Barateiro Martins ( Relator)

Arlindo Oliveira

Emídio Santos


[1] Ou seja, o locador não necessita de alegar, nem de demonstrar, o justificado receio da lesão grave e dificilmente reparável do seu direito: o “periculum in mora” é presumido iure et de iuris por lei.

[2] Foi como, caso o locatário fosse uma pessoa física, se tivesse declarado a resolução a alguém falecido.
[3] Cfr., Brandão Proença, a Resolução no Direito Civil, pág. 164; e
[4] Cfr., Pedro Martinez, Da Cessação do Contrato, pág. 179.
[5] Em comentário ao art. 163.º do CSC, In Código das Sociedade Comerciais em Comentário, Vol II, pág. 760.
[6] E, fora de qualquer dúvida, o pedido de entrega da coisa locada corresponde ao exercício dum direito de crédito.
[7] Em harmonia – acrescentamos – com a solução constante do art. 351.º/2/in fine do CPC, em que se pode requerer a habilitação, “ainda que o óbito seja anterior à proposição da acção”.
[8] Carolina Cunha, local citado, pág. 758.

[9] Isto mesmo já sustentámos em acórdão proferido, em 12/01/2016, na Apelação n.º 1171/13.1TBVIS-B.C1:

“(…) requerido este registo, extinta finalmente a sociedade, tal não significa e extinção das relações jurídicas em que a sociedade teve intervenção; com a extinção da sociedade, deixa apenas de existir a pessoa colectiva, que perde a sua personalidade jurídica e judiciária, mas as relações jurídicas de que a sociedade era titular não se extinguem.

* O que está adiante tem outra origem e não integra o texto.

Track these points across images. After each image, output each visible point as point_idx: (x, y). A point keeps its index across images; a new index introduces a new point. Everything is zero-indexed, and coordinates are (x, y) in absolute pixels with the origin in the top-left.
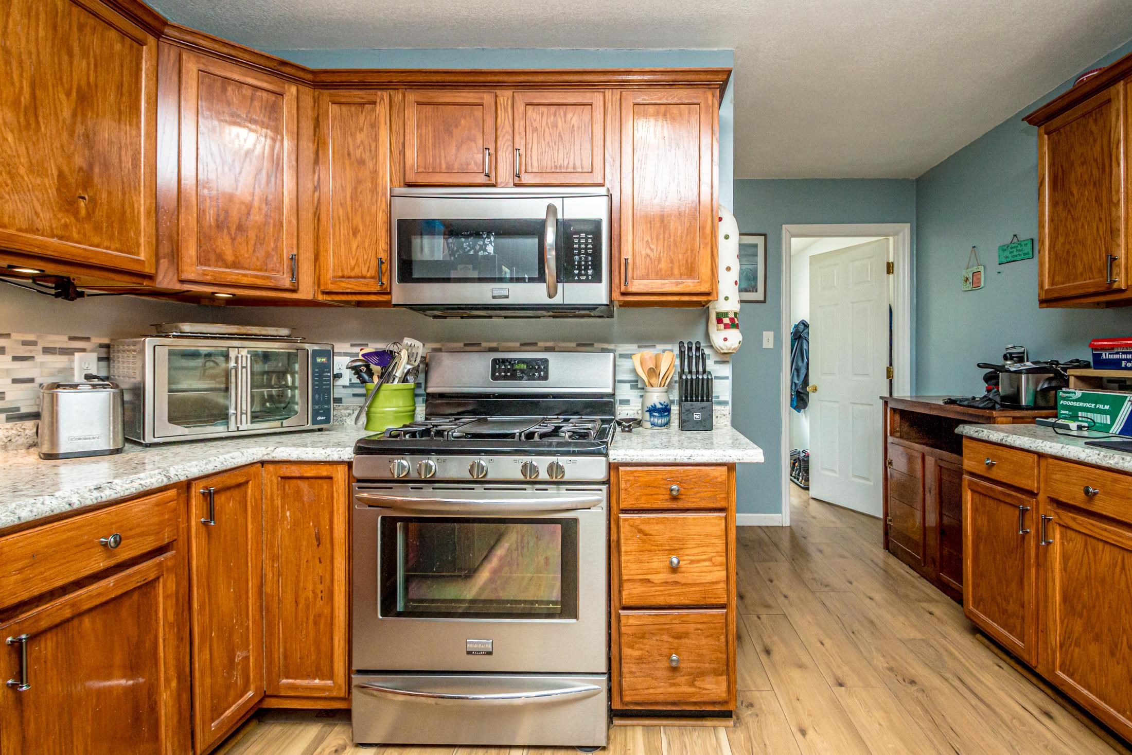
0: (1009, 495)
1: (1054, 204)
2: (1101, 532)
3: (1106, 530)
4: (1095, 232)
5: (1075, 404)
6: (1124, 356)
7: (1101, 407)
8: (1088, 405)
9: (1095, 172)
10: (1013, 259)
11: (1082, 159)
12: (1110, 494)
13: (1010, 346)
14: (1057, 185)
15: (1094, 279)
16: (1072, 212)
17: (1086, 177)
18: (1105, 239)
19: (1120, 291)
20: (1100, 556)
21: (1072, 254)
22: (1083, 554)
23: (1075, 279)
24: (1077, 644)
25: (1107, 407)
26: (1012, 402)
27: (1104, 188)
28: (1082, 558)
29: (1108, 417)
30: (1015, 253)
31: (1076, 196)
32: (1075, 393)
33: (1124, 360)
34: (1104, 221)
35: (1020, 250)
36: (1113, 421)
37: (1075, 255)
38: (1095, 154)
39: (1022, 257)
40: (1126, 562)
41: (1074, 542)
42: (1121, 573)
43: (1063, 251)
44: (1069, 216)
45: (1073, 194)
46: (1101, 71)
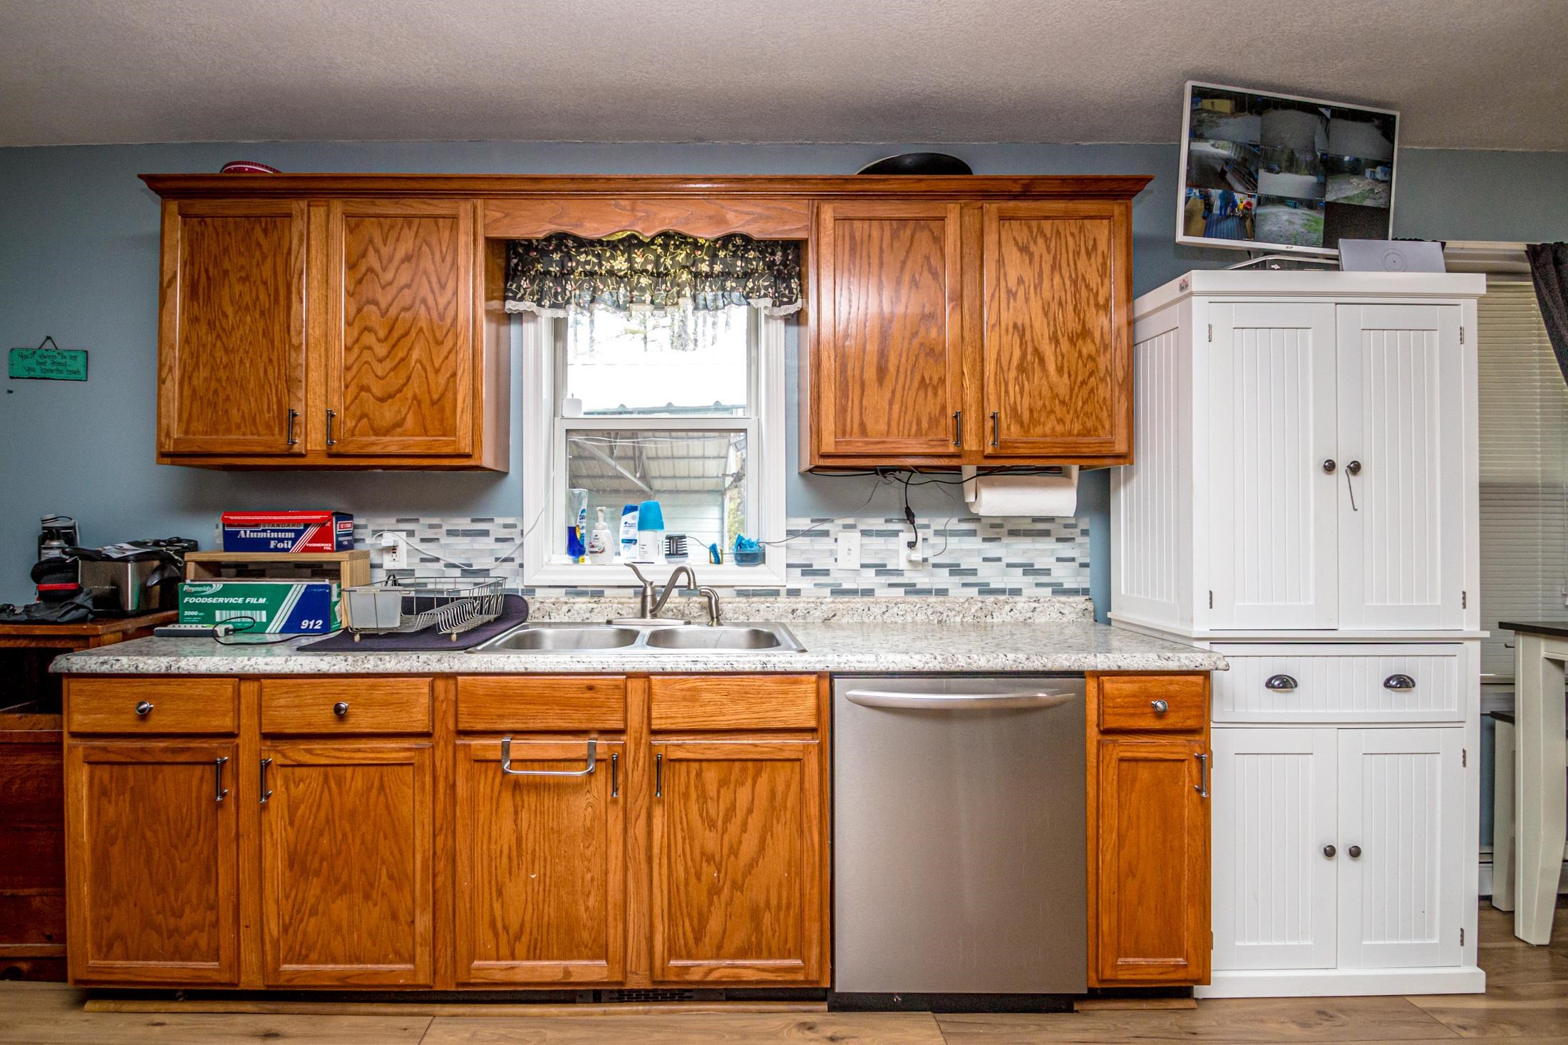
0: (183, 750)
1: (192, 320)
2: (353, 755)
3: (359, 750)
4: (262, 375)
5: (210, 600)
6: (275, 535)
7: (254, 601)
8: (232, 600)
9: (263, 297)
10: (43, 375)
11: (243, 274)
12: (369, 704)
13: (49, 516)
14: (197, 294)
15: (259, 435)
16: (225, 340)
17: (247, 299)
18: (277, 387)
19: (301, 455)
20: (348, 785)
21: (222, 396)
22: (322, 792)
23: (228, 431)
24: (313, 912)
25: (262, 601)
26: (110, 606)
27: (276, 320)
28: (320, 798)
29: (264, 613)
30: (49, 366)
31: (231, 317)
32: (211, 586)
33: (274, 539)
34: (275, 364)
35: (59, 364)
36: (270, 619)
37: (228, 398)
38: (264, 273)
39: (63, 376)
40: (385, 779)
41: (308, 781)
42: (379, 794)
43: (207, 390)
44: (219, 343)
45: (225, 316)
46: (277, 175)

É o que claramente resulta do disposto no art. 162.º do CSC, de acordo com o qual as acções pendentes em que a sociedade seja parte continuam após a extinção da sociedade, que se considera substituída – sem que haja lugar a suspensão da instância e não sendo necessária habilitação – pela generalidade dos sócios, representados pelos liquidatários; ou seja, é a generalidade dos sócios que passa a ser parte na lide, embora representados pelos liquidatários.

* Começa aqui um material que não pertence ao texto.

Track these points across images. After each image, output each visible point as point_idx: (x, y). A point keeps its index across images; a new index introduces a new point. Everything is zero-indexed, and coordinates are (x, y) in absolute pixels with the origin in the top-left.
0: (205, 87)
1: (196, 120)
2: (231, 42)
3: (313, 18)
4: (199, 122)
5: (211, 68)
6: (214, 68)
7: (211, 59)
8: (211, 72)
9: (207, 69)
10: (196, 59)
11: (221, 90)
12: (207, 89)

E continuando, é ainda o que resulta do art 163.º/1 do CSC, segundo o qual os antigos sócios respondem pelo passivo social não satisfeito ou acautelado, até ao montante que receberam na partilha, ou seja, a sua responsabilidade pessoal não excede as importâncias que hajam recebido em partilha dos bens sociais.
[10] Ou seja, do lado passivo temos apenas tais requeridos e não a L (…)r, que, repete-se, não tem personalidade judiciária e que por isso não pode ser requerida.

[11] E a hipótese resolutiva referida no art. 18.º/a) do DL 149/95 – resolução pelo locador em caso de dissolução ou liquidação da sociedade locatária – não constitui, bem ao invés, argumento no sentido da declaração resolutiva não ter destinatário (e, em tal hipótese, também o destinatário não pode ser a sociedade, uma vez que o fundamento resolutivo é justamente a sua extinção jurídica); aliás, se não existisse tal preceito, seria aplicável, quanto às pessoas colectivas, em especial sociedades, o art. 1051.º/1/d)/2.º parte do C. Civil, que prevê a caducidade contratual no caso da sua extinção, pelo que não faria sentido que o legislador haja querido substituir tal caducidade por um direito resolutivo (referido no art. 18.º/a) do DL 149/95) em que a respectiva declaração não tem destinatário.

[12] O facto do art. 17.º do DL 149/95 dizer que para a resolução basta a comunicação do locador ao locatário não autoriza que se interprete, como resulta das conclusões x), y) e z), que valem todas e quaisquer comunicações, mesmo as efectuadas a pessoas falecidas ou a sociedades extintas.

[13] Veja-se que, mal o presente procedimento cautelar entrou, logo se constatou, consultando o portal da justiça, que, em 23/11/2016, havia sido registada a dissolução e encerramento da liquidação da sociedade requerida; constatação esta que, sendo assim, era também facilmente acessível ao requerente.
[14] Requisito esse que, estando-se numa providência cautelar (e não numa causa principal), tinha que se verificar no momento da sua instauração, ou seja, não se pode dizer que a resolução produziu os seus efeitos aqui, na providência cautelar, e que é um facto jurídico constitutivo superveniente atendível.